Qui de Raphaël Guerrero, maire de Jarrie, ou Guillaume Lissy, maire de Seyssinet-Pariset, émergera comme président de la Métropole de Grenoble, une région qui englobe 450.000 habitants sur 49 communes ? En tête lors des deux premiers tours, Guerrero n'a pas réussi à obtenir la majorité absolue.
Des négociations éprouvantes
Après 12 heures de discussions intenses, souvent marquées par des tensions palpables, les élus se retrouvent ce vendredi sans président. Comme l'a rapporté Julien Balidas pour ICI Isère, le malaise du candidat représentant la gauche et les écologistes a mis un terme à ce marathon de négociations. Le climat, déjà tendu, a été exacerbé par cette situation déstabilisante.
La matinée du vendredi laisse les élus en état de choc, étonnés par l'issue d'une soirée qui semblait prometteuse. Alors que la métropole se réveille sans direction, le troisième et dernier tour de cette élection détonante est prévu pour le 30 avril prochain. Contrairement aux précédentes tours, ce suffrage nécessitera seulement une majorité relative pour départager les candidats.

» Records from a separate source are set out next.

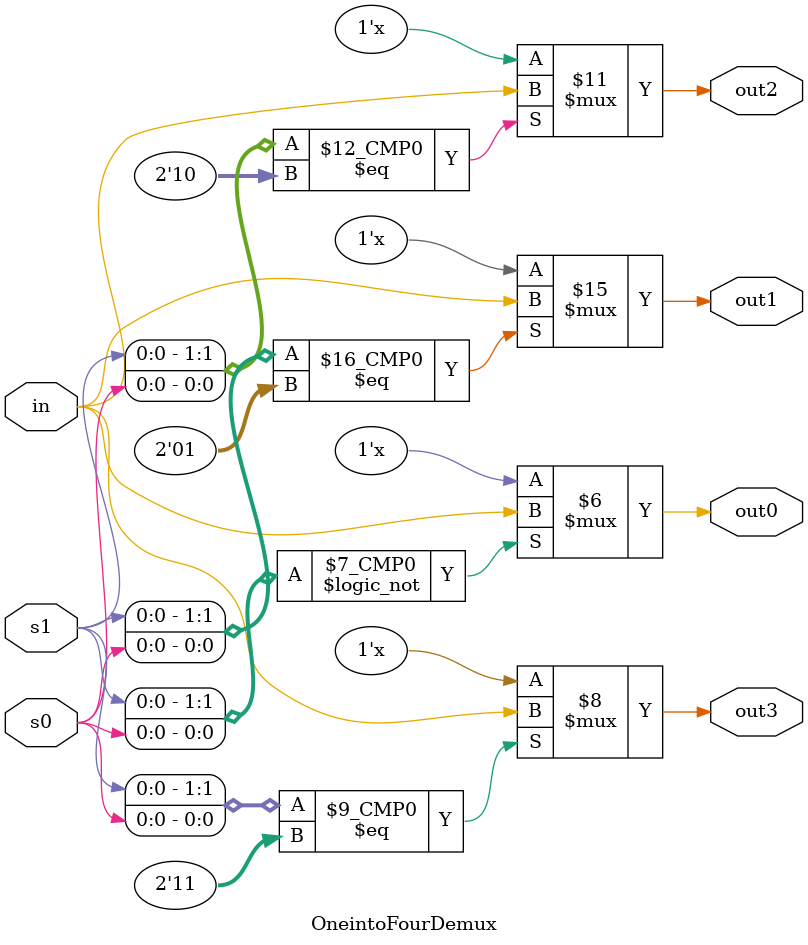
<source format=v>
module OneintoFourDemux(out0,out1,out2,out3,in,s1,s0);
  output out0,out1,out2,out3;
  input in,s1,s0;
  reg out0,out1,out2,out3;
  wire in,s1,s0;
  
  initial
  begin
  out0=1'bz;
  out1=1'bz;
  out2=1'bz;
  out3=1'bz;
  end
  
  always @(s1 or s0 or in)
  begin
  case({s1,s0})
    2'd0 : out0 = in;
    2'd1 : out1 = in;
    2'd2 : out2 = in;
    2'd3 : out3 = in;
    default : $display("Invalid control signal");
  endcase
  end
endmodule
</source>
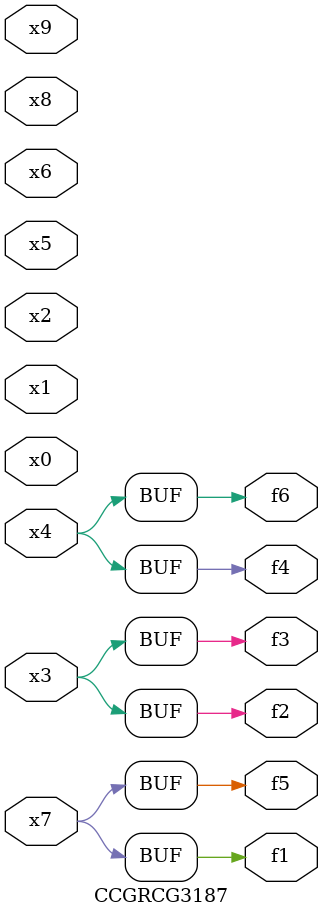
<source format=v>
module CCGRCG3187(
	input x0, x1, x2, x3, x4, x5, x6, x7, x8, x9,
	output f1, f2, f3, f4, f5, f6
);
	assign f1 = x7;
	assign f2 = x3;
	assign f3 = x3;
	assign f4 = x4;
	assign f5 = x7;
	assign f6 = x4;
endmodule

</source>
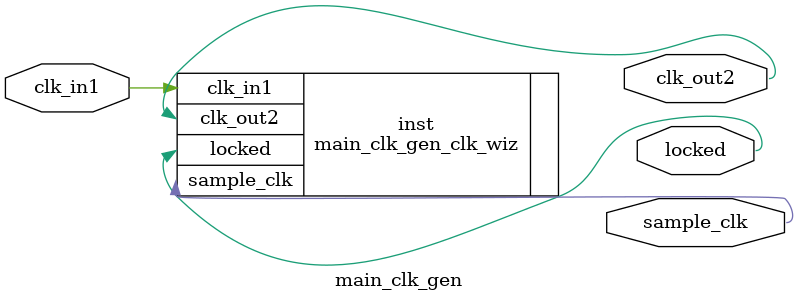
<source format=v>


`timescale 1ps/1ps

(* CORE_GENERATION_INFO = "main_clk_gen,clk_wiz_v5_4_3_0,{component_name=main_clk_gen,use_phase_alignment=true,use_min_o_jitter=false,use_max_i_jitter=false,use_dyn_phase_shift=false,use_inclk_switchover=false,use_dyn_reconfig=false,enable_axi=0,feedback_source=FDBK_AUTO,PRIMITIVE=MMCM,num_out_clk=2,clkin1_period=10.000,clkin2_period=10.000,use_power_down=false,use_reset=false,use_locked=true,use_inclk_stopped=false,feedback_type=SINGLE,CLOCK_MGR_TYPE=NA,manual_override=false}" *)

module main_clk_gen 
 (
  // Clock out ports
  output        sample_clk,
  output        clk_out2,
  // Status and control signals
  output        locked,
 // Clock in ports
  input         clk_in1
 );

  main_clk_gen_clk_wiz inst
  (
  // Clock out ports  
  .sample_clk(sample_clk),
  .clk_out2(clk_out2),
  // Status and control signals               
  .locked(locked),
 // Clock in ports
  .clk_in1(clk_in1)
  );

endmodule

</source>
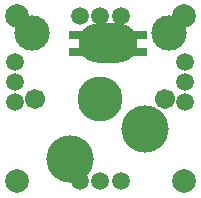
<source format=gbr>
%TF.GenerationSoftware,KiCad,Pcbnew,7.0.2*%
%TF.CreationDate,2023-05-08T22:38:25+02:00*%
%TF.ProjectId,verasity_PCB,76657261-7369-4747-995f-5043422e6b69,rev?*%
%TF.SameCoordinates,Original*%
%TF.FileFunction,Soldermask,Top*%
%TF.FilePolarity,Negative*%
%FSLAX46Y46*%
G04 Gerber Fmt 4.6, Leading zero omitted, Abs format (unit mm)*
G04 Created by KiCad (PCBNEW 7.0.2) date 2023-05-08 22:38:25*
%MOMM*%
%LPD*%
G01*
G04 APERTURE LIST*
%ADD10C,1.500000*%
%ADD11C,2.000000*%
%ADD12C,3.000000*%
%ADD13C,1.701800*%
%ADD14C,4.000000*%
%ADD15R,1.400000X0.800000*%
%ADD16C,3.800000*%
%ADD17O,5.000000X3.350000*%
%ADD18C,3.300000*%
G04 APERTURE END LIST*
D10*
%TO.C,REF\u002A\u002A*%
X34293750Y-94230000D03*
D11*
X34393750Y-100980000D03*
D12*
X35693750Y-88430000D03*
D13*
X35993750Y-93980000D03*
D14*
X38953750Y-99060000D03*
D15*
X39543750Y-88555000D03*
X39543750Y-90005000D03*
D10*
X39793750Y-86980000D03*
X39793750Y-100980000D03*
X41493750Y-86980000D03*
D16*
X41493750Y-93980000D03*
D10*
X41493750Y-100980000D03*
D17*
X42133750Y-89282000D03*
D18*
X42143750Y-89280000D03*
D10*
X43193750Y-86980000D03*
X43193750Y-100980000D03*
D15*
X44743750Y-88555000D03*
X44743750Y-90005000D03*
D14*
X45303750Y-96520000D03*
D13*
X46993750Y-93980000D03*
D12*
X47293750Y-88430000D03*
D11*
X48593750Y-100980000D03*
D10*
X48693750Y-94230000D03*
D11*
X34393750Y-86980000D03*
X48593750Y-86980000D03*
D10*
X48693750Y-90830000D03*
X34293750Y-90830000D03*
X34293750Y-92530000D03*
X48693750Y-92530000D03*
%TD*%
M02*

</source>
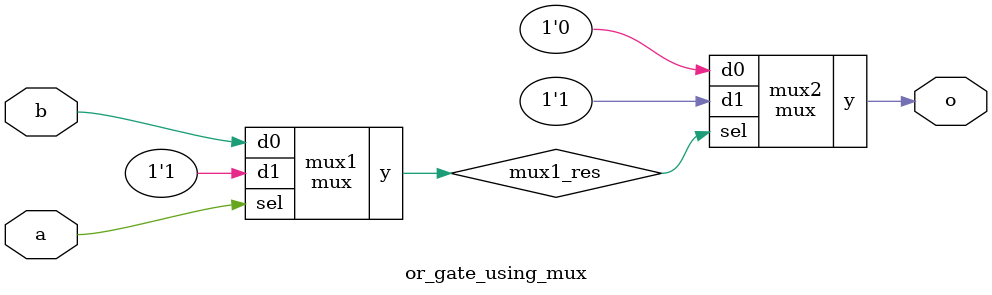
<source format=sv>

module mux
(
  input  d0, d1,
  input  sel,
  output y
);

  assign y = sel ? d1 : d0;

endmodule

//----------------------------------------------------------------------------
// Task
//----------------------------------------------------------------------------

module or_gate_using_mux
(
    input  a,
    input  b,
    output o
);

  // Store the result of mux1.
  logic mux1_res;

  mux mux1 (
    .d0(b),
    .d1(1),
    .sel(a),
    .y(mux1_res)
  );

  mux mux2 (
    .d0(0),
    .d1(1),
    .sel(mux1_res),
    .y(o)
  );

  // Solution in ternary: a ? 1 : b ? 1 : 0;

  // Task:

  // Implement or gate using instance(s) of mux,
  // constants 0 and 1, and wire connections


endmodule

</source>
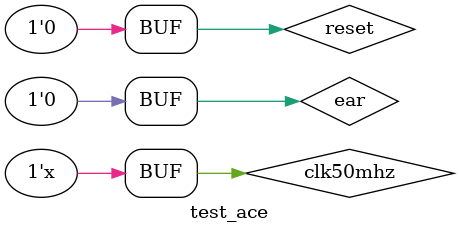
<source format=v>
`timescale 1ns / 1ps


module test_ace;

	// Inputs
	reg clk50mhz;
	reg reset;
	reg ear;

	// Outputs
	wire spk;
	wire mic;
	wire video;
	wire sync;

	// Instantiate the Unit Under Test (UUT)
	jace_en_fpga uut (
		.clk50mhz(clk50mhz), 
		.reset(reset), 
		.ear(ear), 
		.spk(spk), 
		.mic(mic), 
		.video(video), 
		.sync(sync)
	);

	initial begin
		// Initialize Inputs
		clk50mhz = 0;
		reset = 1;
		ear = 0;

		// Wait 100 ns for global reset to finish
		#1000;
      reset = 0;  
		// Add stimulus here
	end

   always
		#77 clk50mhz = !clk50mhz;
      
endmodule


</source>
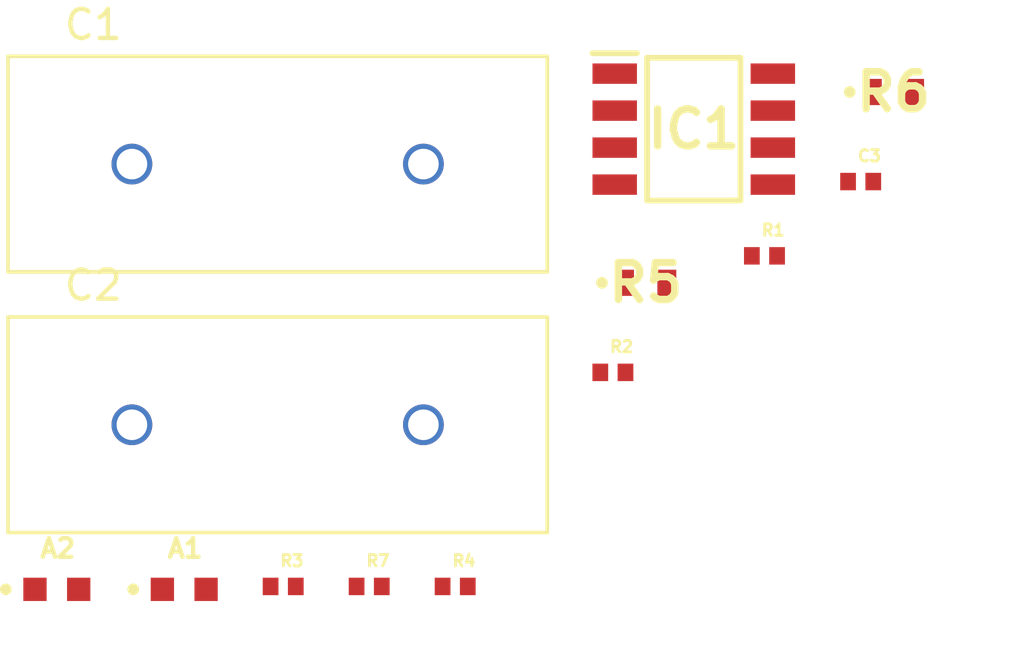
<source format=kicad_pcb>
(kicad_pcb (version 20211014) (generator pcbnew)

  (general
    (thickness 1.6)
  )

  (paper "A4")
  (layers
    (0 "F.Cu" signal)
    (31 "B.Cu" signal)
    (32 "B.Adhes" user "B.Adhesive")
    (33 "F.Adhes" user "F.Adhesive")
    (34 "B.Paste" user)
    (35 "F.Paste" user)
    (36 "B.SilkS" user "B.Silkscreen")
    (37 "F.SilkS" user "F.Silkscreen")
    (38 "B.Mask" user)
    (39 "F.Mask" user)
    (40 "Dwgs.User" user "User.Drawings")
    (41 "Cmts.User" user "User.Comments")
    (42 "Eco1.User" user "User.Eco1")
    (43 "Eco2.User" user "User.Eco2")
    (44 "Edge.Cuts" user)
    (45 "Margin" user)
    (46 "B.CrtYd" user "B.Courtyard")
    (47 "F.CrtYd" user "F.Courtyard")
    (48 "B.Fab" user)
    (49 "F.Fab" user)
    (50 "User.1" user)
    (51 "User.2" user)
    (52 "User.3" user)
    (53 "User.4" user)
    (54 "User.5" user)
    (55 "User.6" user)
    (56 "User.7" user)
    (57 "User.8" user)
    (58 "User.9" user)
  )

  (setup
    (pad_to_mask_clearance 0)
    (pcbplotparams
      (layerselection 0x00010fc_ffffffff)
      (disableapertmacros false)
      (usegerberextensions false)
      (usegerberattributes true)
      (usegerberadvancedattributes true)
      (creategerberjobfile true)
      (svguseinch false)
      (svgprecision 6)
      (excludeedgelayer true)
      (plotframeref false)
      (viasonmask false)
      (mode 1)
      (useauxorigin false)
      (hpglpennumber 1)
      (hpglpenspeed 20)
      (hpglpendiameter 15.000000)
      (dxfpolygonmode true)
      (dxfimperialunits true)
      (dxfusepcbnewfont true)
      (psnegative false)
      (psa4output false)
      (plotreference true)
      (plotvalue true)
      (plotinvisibletext false)
      (sketchpadsonfab false)
      (subtractmaskfromsilk false)
      (outputformat 1)
      (mirror false)
      (drillshape 1)
      (scaleselection 1)
      (outputdirectory "")
    )
  )

  (net 0 "")
  (net 1 "Vsupply")
  (net 2 "Net-(A1-Pad2)")
  (net 3 "Sensor Signal")
  (net 4 "GND")
  (net 5 "Net-(C3-Pad1)")
  (net 6 "Net-(IC1-Pad1)")
  (net 7 "Net-(IC1-Pad4)")
  (net 8 "+5v")
  (net 9 "-5v")
  (net 10 "Vdiff")

  (footprint "SamacSys_Parts:ERJ3EKF1000V" (layer "F.Cu") (at 147.91 121.555))

  (footprint "footprints:CAPRR1000W80L1850T740H2000" (layer "F.Cu") (at 135.285 117.48))

  (footprint "SamacSys_Parts:ERJ3EKF1000V" (layer "F.Cu") (at 156.41 115.005))

  (footprint "footprints:RESC1005X37N" (layer "F.Cu") (at 146.785 124.63))

  (footprint "footprints:RESC1005X37N" (layer "F.Cu") (at 138.425 131.98))

  (footprint "footprints:RESC1005X37N" (layer "F.Cu") (at 151.985 120.63))

  (footprint "footprints:XDCR_ALS-PT19-315C_L177_TR8" (layer "F.Cu") (at 132.08 132.08))

  (footprint "footprints:RESC1005X37N" (layer "F.Cu") (at 141.375 131.98))

  (footprint "footprints:XDCR_ALS-PT19-315C_L177_TR8" (layer "F.Cu") (at 127.71 132.08))

  (footprint "footprints:RESC1005X37N" (layer "F.Cu") (at 135.475 131.98))

  (footprint "footprints:CAPRR1000W80L1850T740H2000" (layer "F.Cu") (at 135.285 126.43))

  (footprint "SamacSys_Parts:SOIC127P600X175-8N" (layer "F.Cu") (at 149.56 116.28))

  (footprint "footprints:CAPC1005X55N" (layer "F.Cu") (at 155.285 118.08))

)

</source>
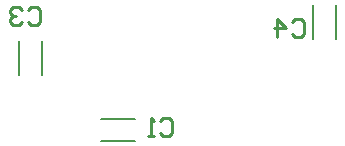
<source format=gbo>
G04*
G04 #@! TF.GenerationSoftware,Altium Limited,Altium Designer,25.1.2 (22)*
G04*
G04 Layer_Color=32896*
%FSLAX44Y44*%
%MOMM*%
G71*
G04*
G04 #@! TF.SameCoordinates,6D4D92B4-A3DC-49D6-99F1-53D89A5D43F5*
G04*
G04*
G04 #@! TF.FilePolarity,Positive*
G04*
G01*
G75*
%ADD13C,0.2000*%
%ADD15C,0.2540*%
D13*
X608971Y518869D02*
Y547931D01*
X589909Y518869D02*
Y547931D01*
X409649Y432429D02*
X438711D01*
X409649Y451491D02*
X438711D01*
X360051Y488389D02*
Y517451D01*
X340989Y488389D02*
Y517451D01*
D15*
X571499Y533398D02*
X574038Y535938D01*
X579117D01*
X581656Y533398D01*
Y523242D01*
X579117Y520703D01*
X574038D01*
X571499Y523242D01*
X558803Y520703D02*
Y535938D01*
X566421Y528320D01*
X556264D01*
X347979Y543558D02*
X350518Y546097D01*
X355597D01*
X358136Y543558D01*
Y533402D01*
X355597Y530863D01*
X350518D01*
X347979Y533402D01*
X342901Y543558D02*
X340362Y546097D01*
X335283D01*
X332744Y543558D01*
Y541019D01*
X335283Y538480D01*
X337822D01*
X335283D01*
X332744Y535941D01*
Y533402D01*
X335283Y530863D01*
X340362D01*
X342901Y533402D01*
X459740Y449578D02*
X462279Y452118D01*
X467357D01*
X469897Y449578D01*
Y439422D01*
X467357Y436883D01*
X462279D01*
X459740Y439422D01*
X454662Y436883D02*
X449583D01*
X452122D01*
Y452118D01*
X454662Y449578D01*
M02*

</source>
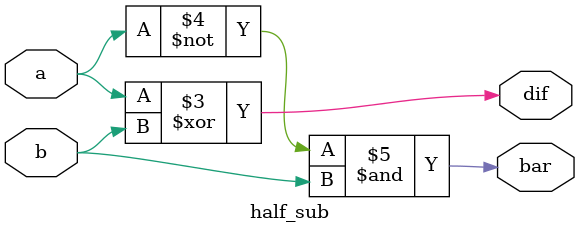
<source format=v>
module half_sub(a,b,dif,bar);
    input a,b;
    output dif,bar;
    assign dif = a^b;
    assign bar = ~a&b;
    endmodule

    // testbench code

    module half_sub_tb();
        reg a,b;
        wire dif,bar;

        half_sub HA(a,b,dif,bar);
        initial 
        repeat (8)
        begin
        a=$random; b=$random; #10;
        end
        initial
        $monitor("a=%b b=%b dif=%b bar=%b",a,b,dif,bar);
        endmodule


</source>
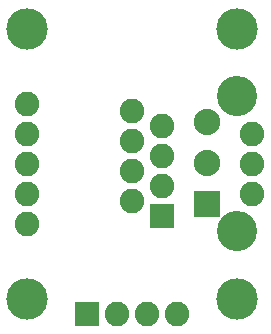
<source format=gbr>
G04 EAGLE Gerber RS-274X export*
G75*
%MOMM*%
%FSLAX34Y34*%
%LPD*%
%INSoldermask Bottom*%
%IPPOS*%
%AMOC8*
5,1,8,0,0,1.08239X$1,22.5*%
G01*
%ADD10C,2.082800*%
%ADD11R,2.082800X2.082800*%
%ADD12C,3.403200*%
%ADD13R,2.235200X2.235200*%
%ADD14C,2.235200*%
%ADD15C,3.505200*%


D10*
X114300Y184150D03*
X139700Y171450D03*
X114300Y158750D03*
X114300Y133350D03*
X114300Y107950D03*
X139700Y146050D03*
X139700Y120650D03*
D11*
X139700Y95250D03*
D12*
X203200Y82550D03*
X203200Y196850D03*
D10*
X215900Y114300D03*
X215900Y139700D03*
X215900Y165100D03*
D13*
X177800Y105410D03*
D14*
X177800Y140410D03*
X177800Y175410D03*
D15*
X25400Y254000D03*
X25400Y25400D03*
X203200Y254000D03*
X203200Y25400D03*
D10*
X25400Y190500D03*
X25400Y165100D03*
X25400Y139700D03*
X25400Y114300D03*
X25400Y88900D03*
D11*
X76200Y12700D03*
D10*
X101600Y12700D03*
X127000Y12700D03*
X152400Y12700D03*
M02*

</source>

Les discussions reprendront donc, et la nomination d'un président semble plus que jamais incertaine. Les élus devront négocier habilement pour éviter une nouvelle impasse, car la stabilité de cette entité territoriale dépend désormais des compromis qui seront établis. Reste à voir comment la situation va évoluer dans les jours à venir.